# What's your name?



## Faraón80

How do you say in Hebrew:

Whats your name?

My name is so and so...

I would appreciate it if you put the phonetics in english and the actual letters in hebrew.

Thanks in advance.


----------



## elroy

_What is your name? _- ?איך קוראים לך (to a man: _ech korim lecha_; to a woman: _ech korim lach_) or ?מה שמך (to a man: _ma shimcha_; to a woman: _ma shmech_)

_My name is..._ - ...קוראים לי (_korim li..._) or ...שמי (_shmi..._)


----------



## dcx97

What is the difference between ?מה שמך and ?איך קוראים לך ?

I'm guessing the difference is the same as that between "Quel est votre nom ?" and "Comment vous appelez-vous ?" in French. The former is grammatically correct but native speakers never speak that way; they ALWAYS use the latter.


----------



## ADoA

There is no difference in intention, but there is a difference in formality and literal meaning.
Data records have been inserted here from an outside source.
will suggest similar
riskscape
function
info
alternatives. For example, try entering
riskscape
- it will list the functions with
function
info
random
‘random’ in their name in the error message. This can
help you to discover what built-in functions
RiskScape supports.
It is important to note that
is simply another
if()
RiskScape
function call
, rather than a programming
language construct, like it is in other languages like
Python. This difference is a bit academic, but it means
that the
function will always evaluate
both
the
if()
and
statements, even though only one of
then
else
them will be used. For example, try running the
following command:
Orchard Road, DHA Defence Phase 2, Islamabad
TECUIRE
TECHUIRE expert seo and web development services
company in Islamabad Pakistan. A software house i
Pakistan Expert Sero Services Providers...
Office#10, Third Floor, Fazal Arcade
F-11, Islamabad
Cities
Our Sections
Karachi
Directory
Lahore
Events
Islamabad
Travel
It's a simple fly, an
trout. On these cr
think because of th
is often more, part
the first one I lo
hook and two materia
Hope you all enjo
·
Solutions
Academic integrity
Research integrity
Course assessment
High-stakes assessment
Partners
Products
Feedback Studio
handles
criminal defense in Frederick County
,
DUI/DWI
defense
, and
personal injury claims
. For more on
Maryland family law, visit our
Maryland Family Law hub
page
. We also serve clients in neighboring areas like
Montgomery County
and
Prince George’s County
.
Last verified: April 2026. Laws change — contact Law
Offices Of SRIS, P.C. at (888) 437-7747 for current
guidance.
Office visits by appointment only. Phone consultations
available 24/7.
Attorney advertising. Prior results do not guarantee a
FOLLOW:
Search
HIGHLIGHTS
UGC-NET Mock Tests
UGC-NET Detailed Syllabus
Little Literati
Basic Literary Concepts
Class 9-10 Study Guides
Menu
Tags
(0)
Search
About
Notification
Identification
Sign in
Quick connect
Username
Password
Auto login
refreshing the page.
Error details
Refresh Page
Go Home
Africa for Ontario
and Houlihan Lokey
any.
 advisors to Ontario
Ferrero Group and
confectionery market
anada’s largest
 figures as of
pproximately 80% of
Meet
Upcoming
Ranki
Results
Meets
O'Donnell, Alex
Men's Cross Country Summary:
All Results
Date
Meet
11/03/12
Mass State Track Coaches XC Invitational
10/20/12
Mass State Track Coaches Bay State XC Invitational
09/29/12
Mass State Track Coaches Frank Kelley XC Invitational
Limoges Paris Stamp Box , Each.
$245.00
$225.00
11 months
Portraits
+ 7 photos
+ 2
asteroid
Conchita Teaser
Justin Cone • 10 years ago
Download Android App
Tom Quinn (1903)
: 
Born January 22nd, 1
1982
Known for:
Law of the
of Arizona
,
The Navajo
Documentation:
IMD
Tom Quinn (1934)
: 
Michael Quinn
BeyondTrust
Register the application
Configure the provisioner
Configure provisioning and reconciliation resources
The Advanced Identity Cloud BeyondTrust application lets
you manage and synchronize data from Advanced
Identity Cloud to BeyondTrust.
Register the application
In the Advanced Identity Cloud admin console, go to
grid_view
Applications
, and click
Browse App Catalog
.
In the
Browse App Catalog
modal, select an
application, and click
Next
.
מה שמך is very formal and literally translates to "what is your name." It is very close to another, less formal way of asking someone's name, מה השם שלך
איך קוראים לך is the least formal and literally translates to "how are you being called"
Elroy's phonetics are dead on, but the word *korim *is pronounced *kor'im*, with a slight accent on the letter 'i.'


----------



## dcx97

I see. Thank you!
I've always heard קוראים pronounced "ko rim", never "kor im". I guess I didn't listen closely enough.


----------



## ADoA

It's hard to notice sometimes and some actually mispronounce it when speaking fast (younger generation I'm sure), but the 'i' has to be pronounced as a result of the Alef (א) being there


----------



## dcx97

So the formal pronunciation is "kor-im", not "ko-rim"?


----------



## ADoA

That's correct. 

I came across a very useful website earlier which will explain this beautifully. I can't provide a direct link because the post is flagged for moderation and the moderators take forever. The website's name is Forvo. Type in קוראים and you'll come up with a number of sentences with the actual spoken word that you can play.


----------



## dcx97

Thanks!


----------